I think it has transpired in the field in which I particularly made my points in my opening speech that there is a division in your Lordships' House, just as there is a division in the work of charities. I am not going to answer this debate in detail, but I should like to say one or two things on this matter before we close. First, I get the impression that it is a division between the older and the newer charities and, to a lesser extent, a division between the older and the younger generation. It may be unfair—I hope not—but my general impression is that when the Charity Commissioners say that they are in touch with charities and on the whole everyone is happy, what they really mean is that they are very much in touch with the bigger, most established and older charities.

To those who have been riled—and obviously some noble Lords have been—at the slightly astringent attitude taken by Mr. Des Wilson on this subject, I would say that he has earned the right to speak in this way by his brilliance in combining these two approaches of politics and charity. Therefore I hope I detected an element of open-mindedness in the Government, particularly in the speech of the noble Lord, Lord Windlesham, on the matter of definition. I think we would do well to bear in mind that if this diagnosis is right there may be more charities and more people, rather than less, who as time goes on, feel unhappy about the situation.

I do not think the question of international charities and the danger they may get into is a very real objection. No one is going to force charities to become political if they do not want to, and foreign Governments are perfectly able to distinguish between those charities which have any political taint and those which have not, as indeed was obvious in the case of the Nigerian Government, the Pakistan Government and other Governments.
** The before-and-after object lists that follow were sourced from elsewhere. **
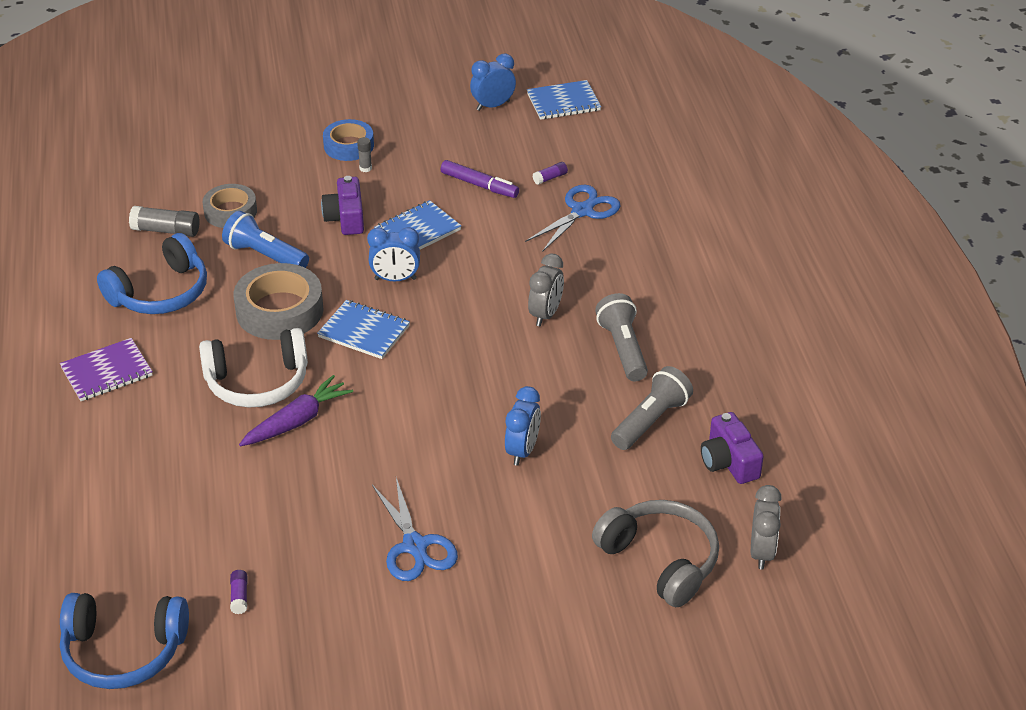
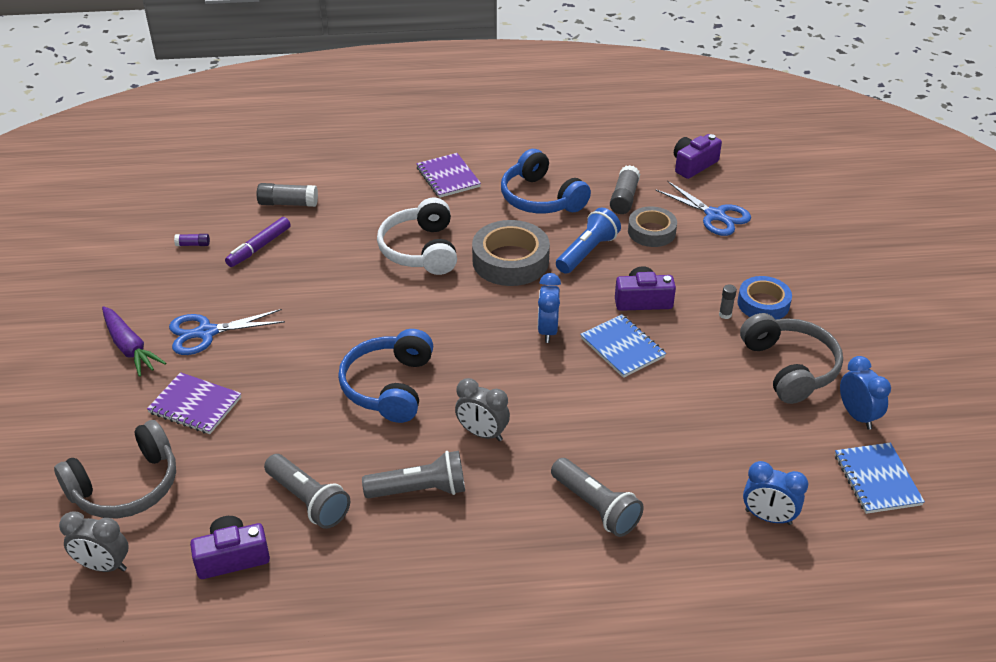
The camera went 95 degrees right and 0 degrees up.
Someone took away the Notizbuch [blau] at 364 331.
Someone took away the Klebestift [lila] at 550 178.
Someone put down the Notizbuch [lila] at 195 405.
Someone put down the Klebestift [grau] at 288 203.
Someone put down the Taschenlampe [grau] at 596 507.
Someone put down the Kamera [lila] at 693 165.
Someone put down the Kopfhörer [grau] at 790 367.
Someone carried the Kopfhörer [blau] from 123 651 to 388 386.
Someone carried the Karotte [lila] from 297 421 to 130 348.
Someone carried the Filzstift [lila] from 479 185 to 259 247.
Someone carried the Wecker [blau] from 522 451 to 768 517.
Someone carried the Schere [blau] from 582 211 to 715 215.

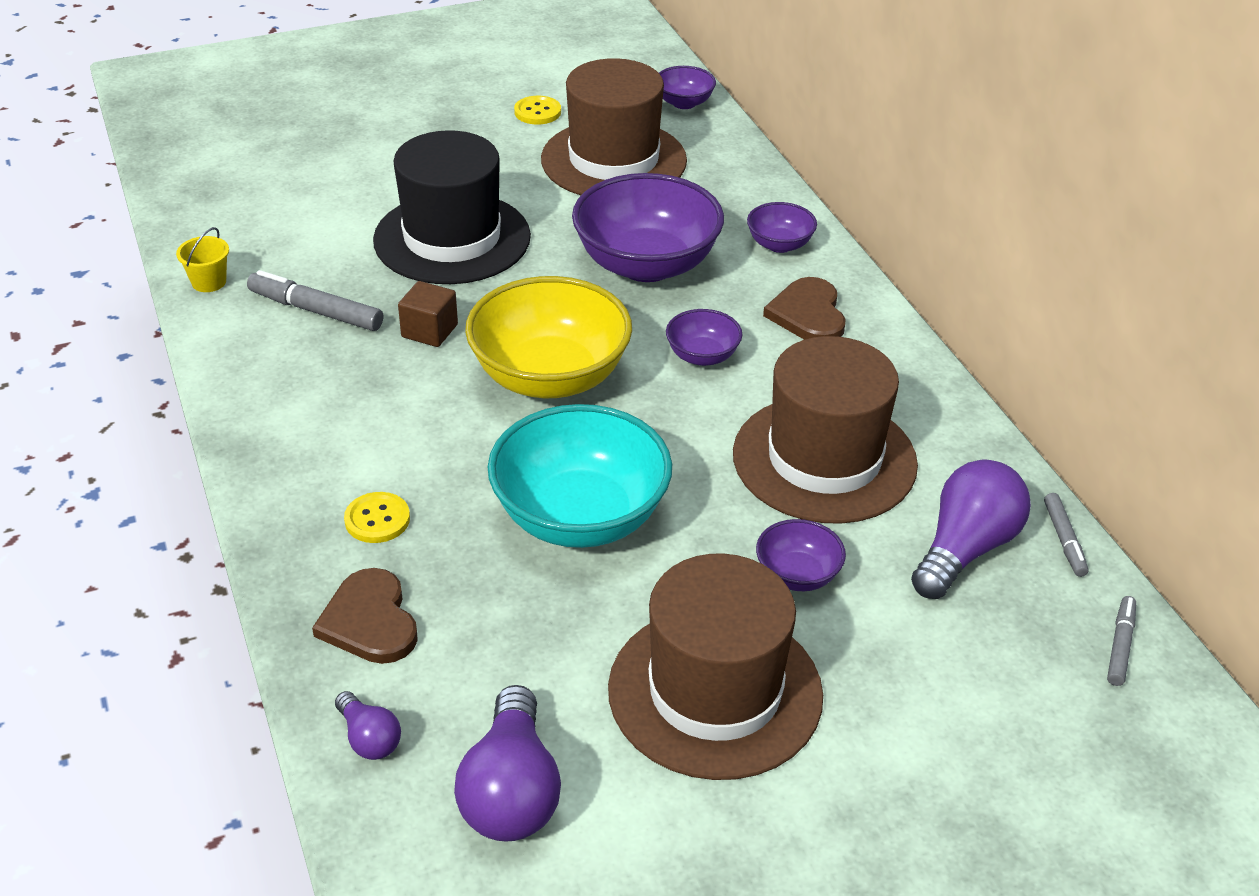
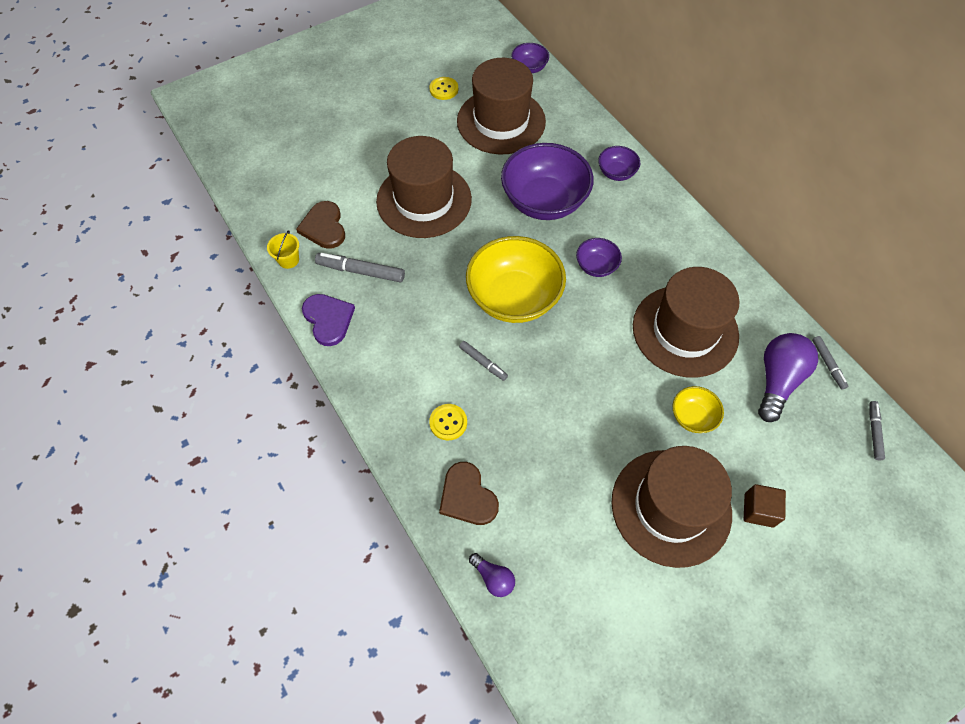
The camera went 10 degrees left and 20 degrees up.
Someone took away the Glühbirne [lila] at 511 791.
Someone took away the Schüssel [türkis] at 580 517.
Someone put down the Herz [lila] at 328 319.
Someone put down the Filzstift [grau] at 483 363.
Someone carried the Kubus [braun] from 429 331 to 758 510.
Someone carried the Herz [braun] from 808 314 to 324 227.
Someone repainted the Hut [schwarz] at 452 238, which became the Hut [braun] at 424 200.
Someone repainted the Schüssel [lila] at 797 575, which became the Schüssel [gelb] at 692 417.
I wish to make one personal comment about my reaction to the debate before I ask your Lordships' leave to withdraw the Motion. There is also, I believe, a psychological split in your Lordships' House. In terms of the argument adduced by the noble Lord, Lord Gore-Booth (if I followed it correctly) I am a Continental rather than an Anglo-Saxon. I do not think that to muddle through is a good thing; I do not think that the argument that it works and therefore it is all right is a good one. The question is: How will this work and in comparison to what, and could something else work better? The argument that it works and that therefore we had better leave it alone is a singularly Anglo-Saxon device. I do not regard myself as an amateur—not even a gifted amateur; I regard myself as a professional politician, and I am proud of it. I think a large number of your Lordships would so regard yourselves. The noble Baroness, Lady Phillips, is one, and it is a very good thing to be.

Therefore I think we ought to move towards a clearer and more satisfactory position on this question of the definition of charities. The way forward may come from the suggestion of the noble Lord, Lord Nathan, when he made the wholly pertinent comment on my speech that I was muddling up two things—charities and financial relief for pressure groups and political Parties. I do not entirely accept that criticism, but I think it may open a way forward that could be explored in the future.

I am grateful to your Lordships' House for giving me this opportunity of moving this Motion, of initiating this debate and so following my distinguished Liberal predecessors, Lord Samuel and Lord Beveridge, as the noble Lord, Lord Belstead, reminded up. All that remains for me to do now is to ask leave to withdraw the Motion for Papers standing in my name.

Motion for Papers, by leave, withdrawn.